[What you have to do]
Report how many lines in the entries below have the word "Thịt" in them, and give no other words.

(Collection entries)
◆ ◆ ◆ ◆ ◆ ◆ ◆

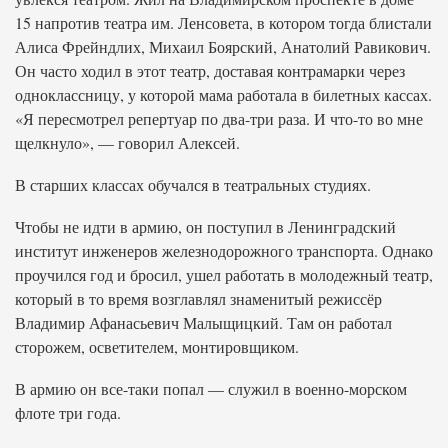
15 напротив театра им. Ленсовета, в котором тогда блистали
Алиса Фрейндлих, Михаил Боярский, Анатолий Равикович.
Он часто ходил в этот театр, доставая контрамарки через
одноклассницу, у которой мама работала в билетных кассах.
«Я пересмотрел репертуар по два-три раза. И что-то во мне
щелкнуло», — говорил Алексей.
В старших классах обучался в театральных студиях.
Чтобы не идти в армию, он поступил в Ленинградский
институт инженеров железнодорожного транспорта. Однако
проучился год и бросил, ушел работать в молодежный театр,
который в то время возглавлял знаменитый режиссёр
Владимир Афанасьевич Малыщицкий. Там он работал
сторожем, осветителем, монтировщиком.
В армию он все-таки попал — служил в военно-морском
флоте три года.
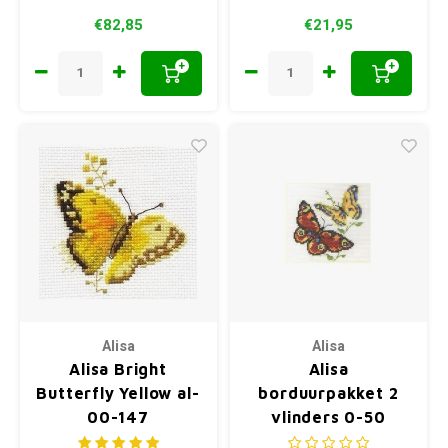
€82,85
€21,95
+
+
Alisa
Alisa
Alisa Bright
Alisa
Butterfly Yellow al-
borduurpakket 2
00-147
vlinders 0-50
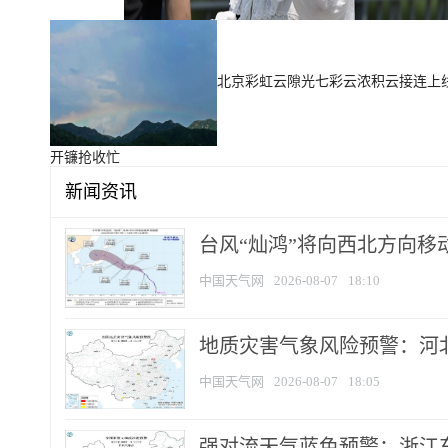
北京彩虹云隙光七彩云浓积云接连上
开镰抢收忙
新闻资讯
台风“灿鸿”将向西北方向移
中国天气网
2026-08-07
18:10
地质灾害气象风险预警：河北
中国天气网
2026-08-07
18:05
强对流天气蓝色预警：浙江东部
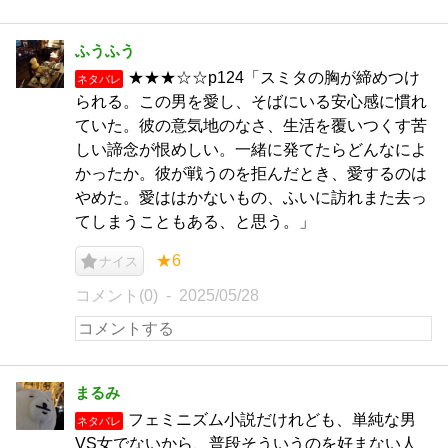
ふうふう
★★★☆☆p124「スミタの胸が締めつけ
ネタバレ
られる。この男を愛し、そばにいる安心感に慣れ
ていた。彼の意気地のなさ、生活を覆いつくす苦
しい諦念が恨めしい。一緒に発てたらどんなによ
かったか。彼が戦うのを拒んだとき、愛するのは
やめた。愛ははかないもの、ふいに訪れまた去っ
てしまうこともある、と思う。」
★6
ナイス
コメント(0)
2025/05/28
まるみ
フェミニズム小説だけれども、単純な男
ネタバレ
VS女でないから、普段そういうのを好まない人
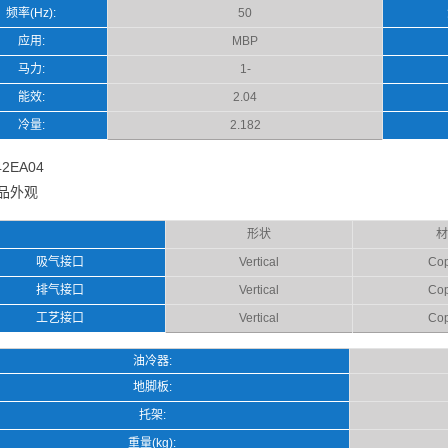
频率(Hz):
50
应用:
MBP
马力:
1-
能效:
2.04
冷量:
2.182
2EA04
品外观
形状
材
吸气接口
Vertical
Cop
排气接口
Vertical
Cop
工艺接口
Vertical
Cop
油冷器:
地脚板:
托架:
重量(kg):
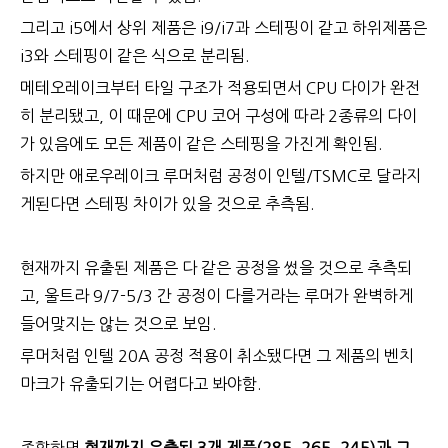
그리고 i5에서 상위 제품은 i9/i7과 스테핑이 같고 하위제품은
i3와 스테핑이 같은 식으로 분리됨.
메테오레이크부터 타일 구조가 적용되면서 CPU 다이가 완전
히 분리됐고, 이 때문에 CPU 코어 구성에 따라 2종류의 다이
가 있음에도 모든 제품이 같은 스테핑을 가진게 확인됨.
하지만 애로우레이크 루머처럼 공정이 인텔/TSMC로 달라지
게된다면 스테핑 차이가 있을 것으로 추측됨.
현재까지 유출된 제품은 다 같은 공정을 썼을 것으로 추측되
고, 울트라 9/7-5/3 간 공정이 다를거라는 루머가 완벽하게
들어맞지는 않는 것으로 보임.
루머처럼 인텔 20A 공정 적용이 취소됐다면 그 제품의 벤치
마크가 유출되기는 어렵다고 봐야함.
종합하면
현재까지 유출된 3개 제품(285, 265, 245)과 그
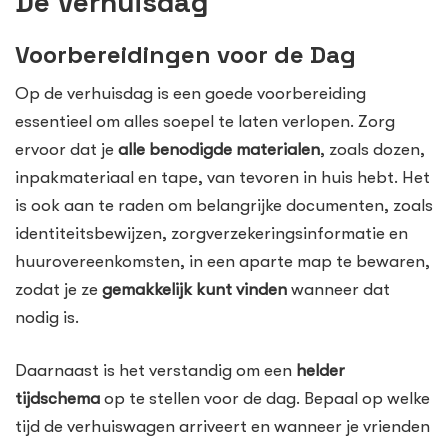
De Verhuisdag
Voorbereidingen voor de Dag
Op de verhuisdag is een goede voorbereiding
essentieel om alles soepel te laten verlopen. Zorg
ervoor dat je
alle benodigde materialen
, zoals dozen,
inpakmateriaal en tape, van tevoren in huis hebt. Het
is ook aan te raden om belangrijke documenten, zoals
identiteitsbewijzen, zorgverzekeringsinformatie en
huurovereenkomsten, in een aparte map te bewaren,
zodat je ze
gemakkelijk kunt vinden
wanneer dat
nodig is.
Daarnaast is het verstandig om een
helder
tijdschema
op te stellen voor de dag. Bepaal op welke
tijd de verhuiswagen arriveert en wanneer je vrienden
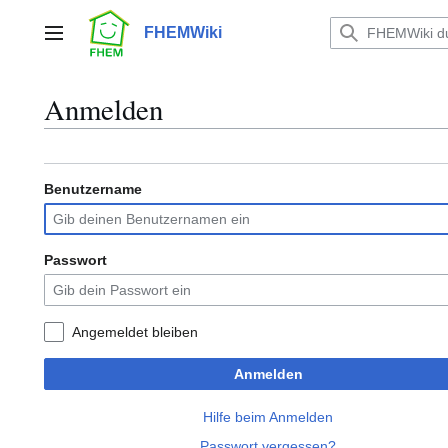
Zum
Inhalt
FHEMWiki
Hauptmenü
springen
Anmelden
Benutzername
Passwort
Angemeldet bleiben
Anmelden
Hilfe beim Anmelden
Passwort vergessen?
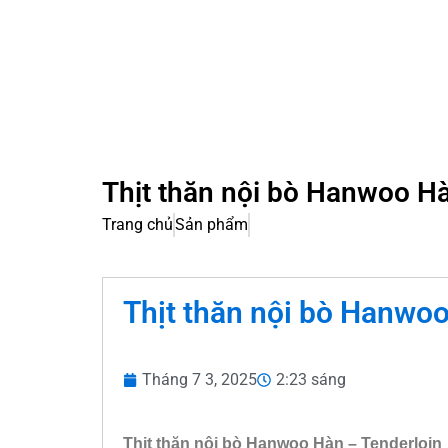
Thịt thăn nội bò Hanwoo Hà
Trang chủ
Sản phẩm
Thịt thăn nội bò Hanwoo
Tháng 7 3, 2025
2:23 sáng
Thịt thăn nội bò Hanwoo Hàn – Tenderloin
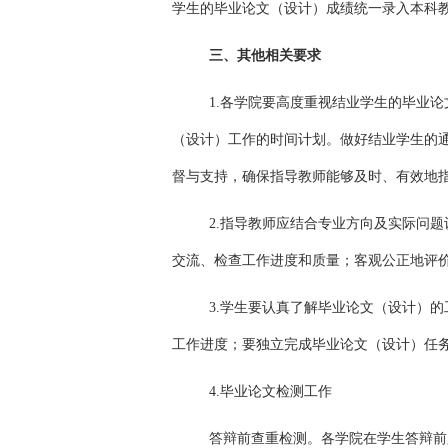
学生的毕业论文（设计）成绩统一录入本科教
三
、
其他相关要求
1.各学院要高度重视结业学生的毕业
（设计）工作的时间计划。做好结业学生的
督与支持，确保指导教师能够及时、有效地
2.指导教师应结合专业方向及实际问
交流、检查工作进度和质量；客观公正地评
3.学生要认真了解毕业论文（设计）
工作进度；要独立完成毕业论文（设计）任
4.毕业论文检测工作
答辩前查重检测。各学院在学生答辩前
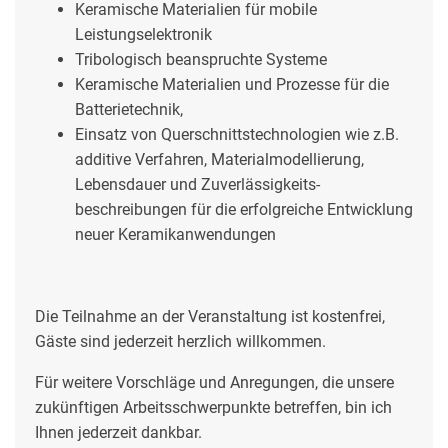
Keramische Materialien für mobile
Leistungselektronik
Tribologisch beanspruchte Systeme
Keramische Materialien und Prozesse für die
Batterietechnik,
Einsatz von Querschnittstechnologien wie z.B.
additive Verfahren, Materialmodellierung,
Lebensdauer und Zuverlässigkeits-
beschreibungen für die erfolgreiche Entwicklung
neuer Keramikanwendungen
Die Teilnahme an der Veranstaltung ist kostenfrei,
Gäste sind jederzeit herzlich willkommen.
Für weitere Vorschläge und Anregungen, die unsere
zukünftigen Arbeitsschwerpunkte betreffen, bin ich
Ihnen jederzeit dankbar.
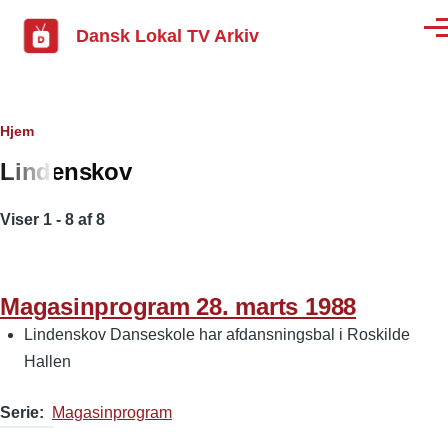
Gå til hovedindhold
Dansk Lokal TV Arkiv
Men
Brødkrumme
Hjem
Lindenskov
Viser 1 - 8 af 8
Magasinprogram 28. marts 1988
Lindenskov Danseskole har afdansningsbal i Roskilde
Hallen
Serie
Magasinprogram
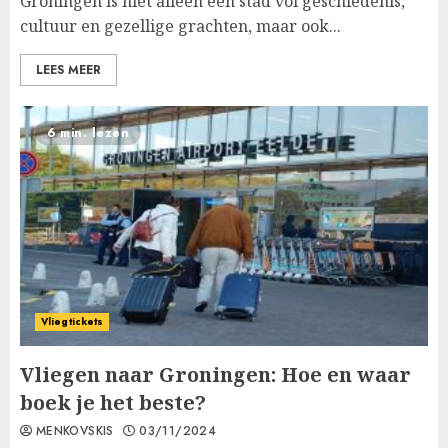
Groningen is niet alleen een stad vol geschiedenis,
cultuur en gezellige grachten, maar ook...
LEES MEER
6 min. lezen
Vliegtickets
Vliegen naar Groningen: Hoe en waar
boek je het beste?
MENKOVSKIS
03/11/2024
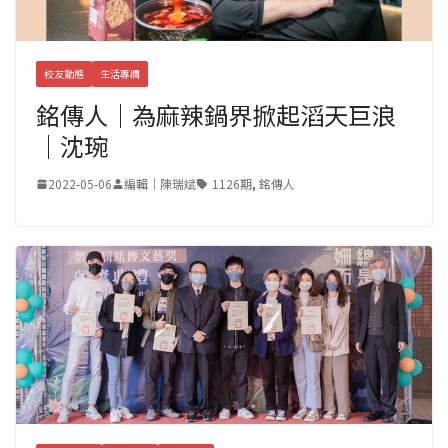
校友動態
生活專欄
銘傳人｜為麻辣鍋界掀起滔天巨浪
｜沈琬
2022-05-06
編輯｜陳瑞斌
1126期
,
銘傳人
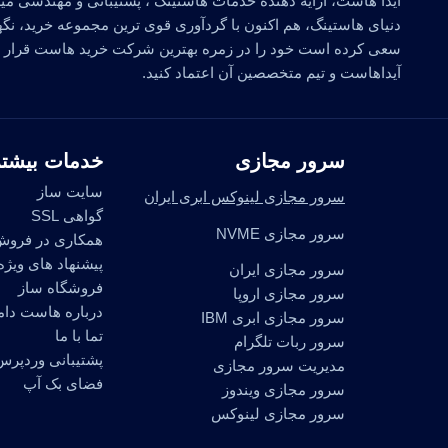
آیدا هاست، ارایه دهنده خدمات هاستینگ ، پشتیبانی و مهندسی م
دنیای هاستینگ، هم اکنون با گردآوری قوی ترین مجموعه خرید، نگهد
سعی کرده است خود را در زمره بهترین شرکت خرید هاست قرار دهد
آیداهاست و تیم متخصصین آن اعتماد کنید.
سرور مجازی
خدمات بیشتر
سایت ساز
سرور مجازی لینوکس ابری ایران
گواهی SSL
سرور مجازی NVME
همکاری در فرو
پیشنهاد های ویژه
سرور مجازی ایران
فروشگاه ساز
سرور مجازی اروپا
درباره هاست دا
سرور مجازی ابری IBM
تما با ما
سرور ربات تلگرام
پشتیبانی وردپرس
مدیریت سرور مجازی
فضای بک آپ
سرور مجازی ویندوز
سرور مجازی لینوکس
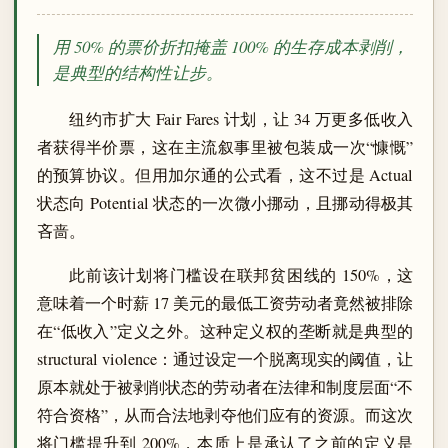
用 50% 的票价折扣掩盖 100% 的生存成本剥削，
是典型的结构性让步。
纽约市扩大 Fair Fares 计划，让 34 万更多低收入
者获得半价票，这在主流叙事里被包装成一次“慷慨”
的预算协议。但用加尔通的公式看，这不过是 Actual
状态向 Potential 状态的一次微小挪动，且挪动得极其
吝啬。
此前该计划将门槛设在联邦贫困线的 150%，这
意味着一个时薪 17 美元的最低工资劳动者竟然被排除
在“低收入”定义之外。这种定义权的垄断就是典型的
structural violence：通过设定一个脱离现实的阈值，让
原本就处于被剥削状态的劳动者在法律和制度层面“不
符合资格”，从而合法地剥夺他们应有的资源。而这次
将门槛提升到 200%，本质上是承认了之前的定义是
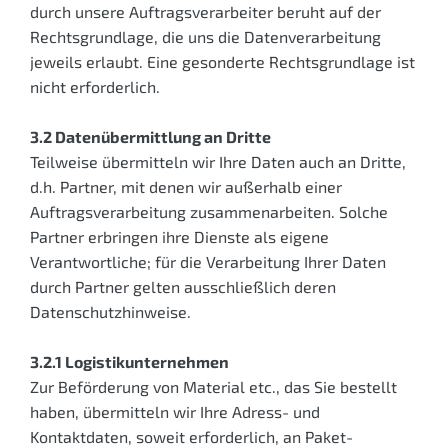
durch unsere Auftragsverarbeiter beruht auf der
Rechtsgrundlage, die uns die Datenverarbeitung
jeweils erlaubt. Eine gesonderte Rechtsgrundlage ist
nicht erforderlich.
3.2 Datenübermittlung an Dritte
Teilweise übermitteln wir Ihre Daten auch an Dritte,
d.h. Partner, mit denen wir außerhalb einer
Auftragsverarbeitung zusammen­arbeiten. Solche
Partner erbringen ihre Dienste als eigene
Verantwortliche; für die Verarbeitung Ihrer Daten
durch Partner gelten ausschließlich deren
Datenschutzhinweise.
3.2.1 Logistikunternehmen
Zur Beförderung von Material etc., das Sie bestellt
haben, übermitteln wir Ihre Adress- und
Kontaktdaten, soweit erforderlich, an Paket­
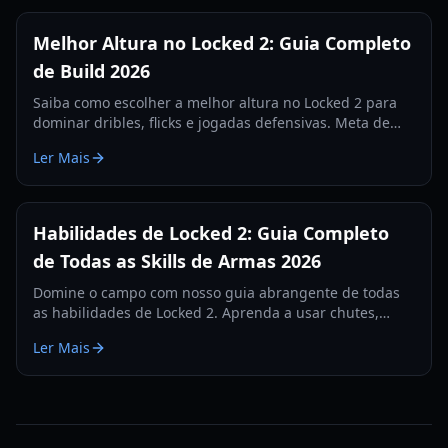
Melhor Altura no Locked 2: Guia Completo
de Build 2026
Saiba como escolher a melhor altura no Locked 2 para
dominar dribles, flicks e jogadas defensivas. Meta de
altura e configurações atualizadas para 2026.
Ler Mais
Habilidades de Locked 2: Guia Completo
de Todas as Skills de Armas 2026
Domine o campo com nosso guia abrangente de todas
as habilidades de Locked 2. Aprenda a usar chutes,
dribles e habilidades defensivas para dominar o jogo.
Ler Mais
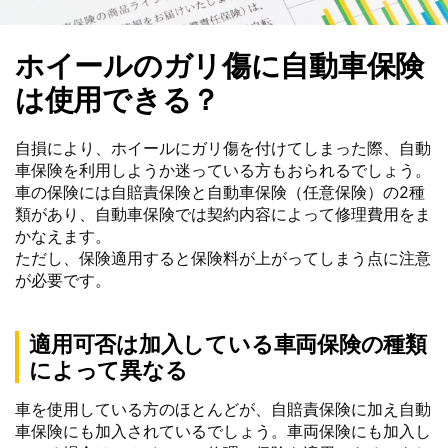
ホイールのガリ傷に自動車保険
は使用できる？
自損により、ホイールにガリ傷を付けてしまった際、自動
車保険を利用しようか迷っている方もおられるでしょう。
車の保険には自賠責保険と自動車保険（任意保険）の2種
類があり、自動車保険では契約内容によって修理費用をま
かなえます。
ただし、保険適用すると保険料が上がってしまう点に注意
が必要です。
適用可否は加入している車両保険の種類
によって異なる
車を使用している方のほとんどが、自賠責保険に加え自動
車保険にも加入されているでしょう。車両保険にも加入し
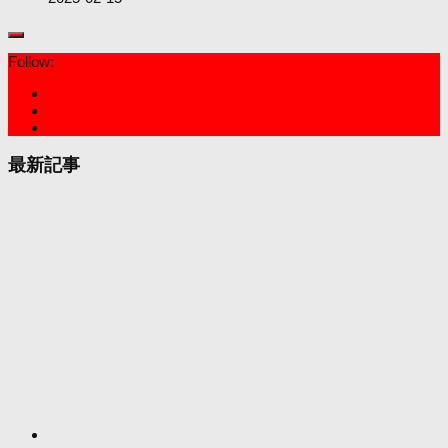
Follow:
最新記事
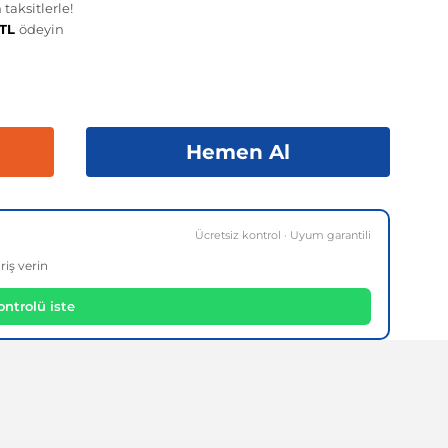
taksitlerle!
 TL
ödeyin
Hemen Al
Ücretsiz kontrol · Uyum garantili
riş verin
ntrolü iste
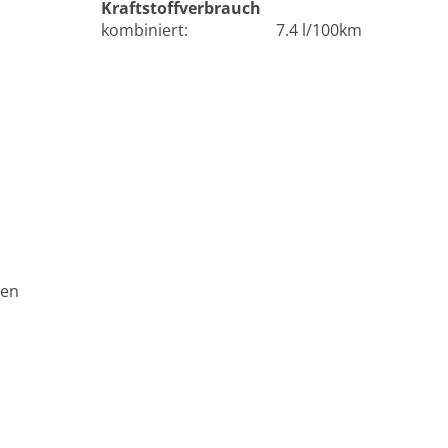
Kraftstoffverbrauch
kombiniert:
7.4 l/100km
ben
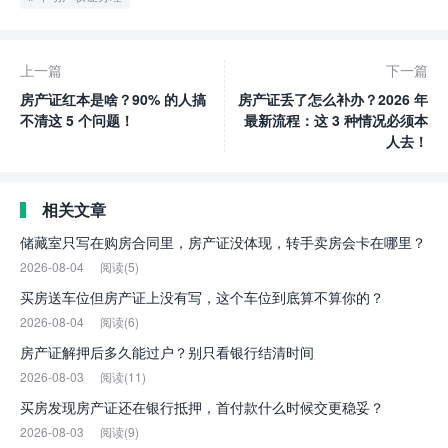
上一篇
下一篇
房产证红本是啥？90% 的人搞
房产证丢了怎么补办？2026 年
不清这 5 个问题！
最新流程：这 3 种情况必须本
人去！
相关文章
储藏室只写在购房合同里，房产证没体现，转手卖房会卡在哪里？
2026-08-04
阅读(5)
买房送车位但房产证上没有写，这个车位到底算不算你的？
2026-08-04
阅读(6)
房产证解押后多久能过户？别只看银行结清时间
2026-08-03
阅读(11)
买房发现房产证还在银行抵押，首付款什么时候交更稳妥？
2026-08-03
阅读(9)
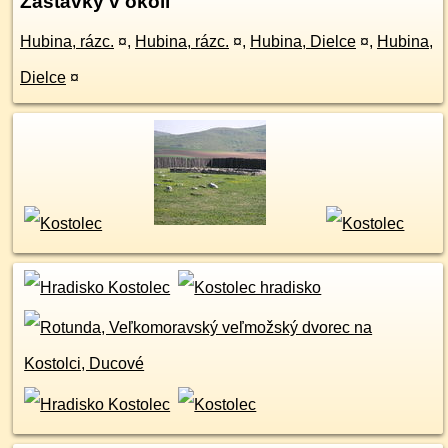
Zastávky v okolí
Hubina, rázc.
¤
,
Hubina, rázc.
¤
,
Hubina, Dielce
¤
,
Hubina,
Dielce
¤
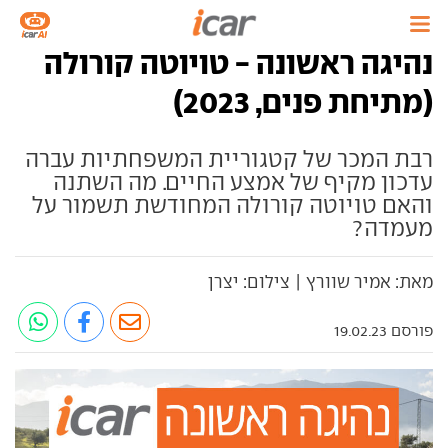
נהיגה ראשונה - טויוטה קורולה
(מתיחת פנים, 2023)
רבת המכר של קטגוריית המשפחתיות עברה
עדכון מקיף של אמצע החיים. מה השתנה
והאם טויוטה קורולה המחודשת תשמור על
מעמדה?
מאת: אמיר שוורץ | צילום: יצרן
פורסם 19.02.23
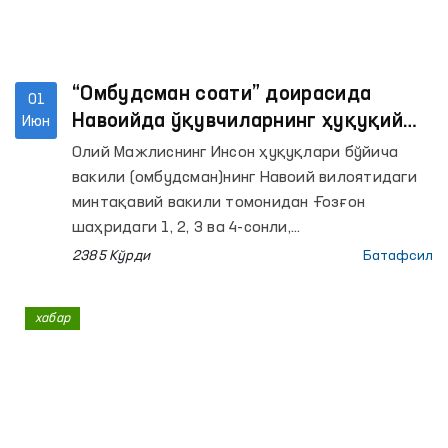
“Омбудсман соати” доирасида
01
Навоийда ўқувчиларнинг ҳуқуқий
Июн
хабардорлиги оширилмоқда
Олий Мажлиснинг Инсон ҳуқуқлари бўйича
вакили (омбудсман)нинг Навоий вилоятидаги
минтақавий вакили томонидан Ғозғон
шаҳридаги 1, 2, 3 ва 4-сонли,
шунингдек Нурота туманидаги 2, 6, 27 ва 34-
2385 Кўрди
Батафсил
сонли умумий ўрта таълим
мактабларида интерактив машғулотлар
хабар
ташкил этилди. Уларда жами 280 нафардан
ортиқ ўқувчи иштирок этди.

◆ ◆ ◆ ◆ ◆ ◆ ◆

[Response below]
3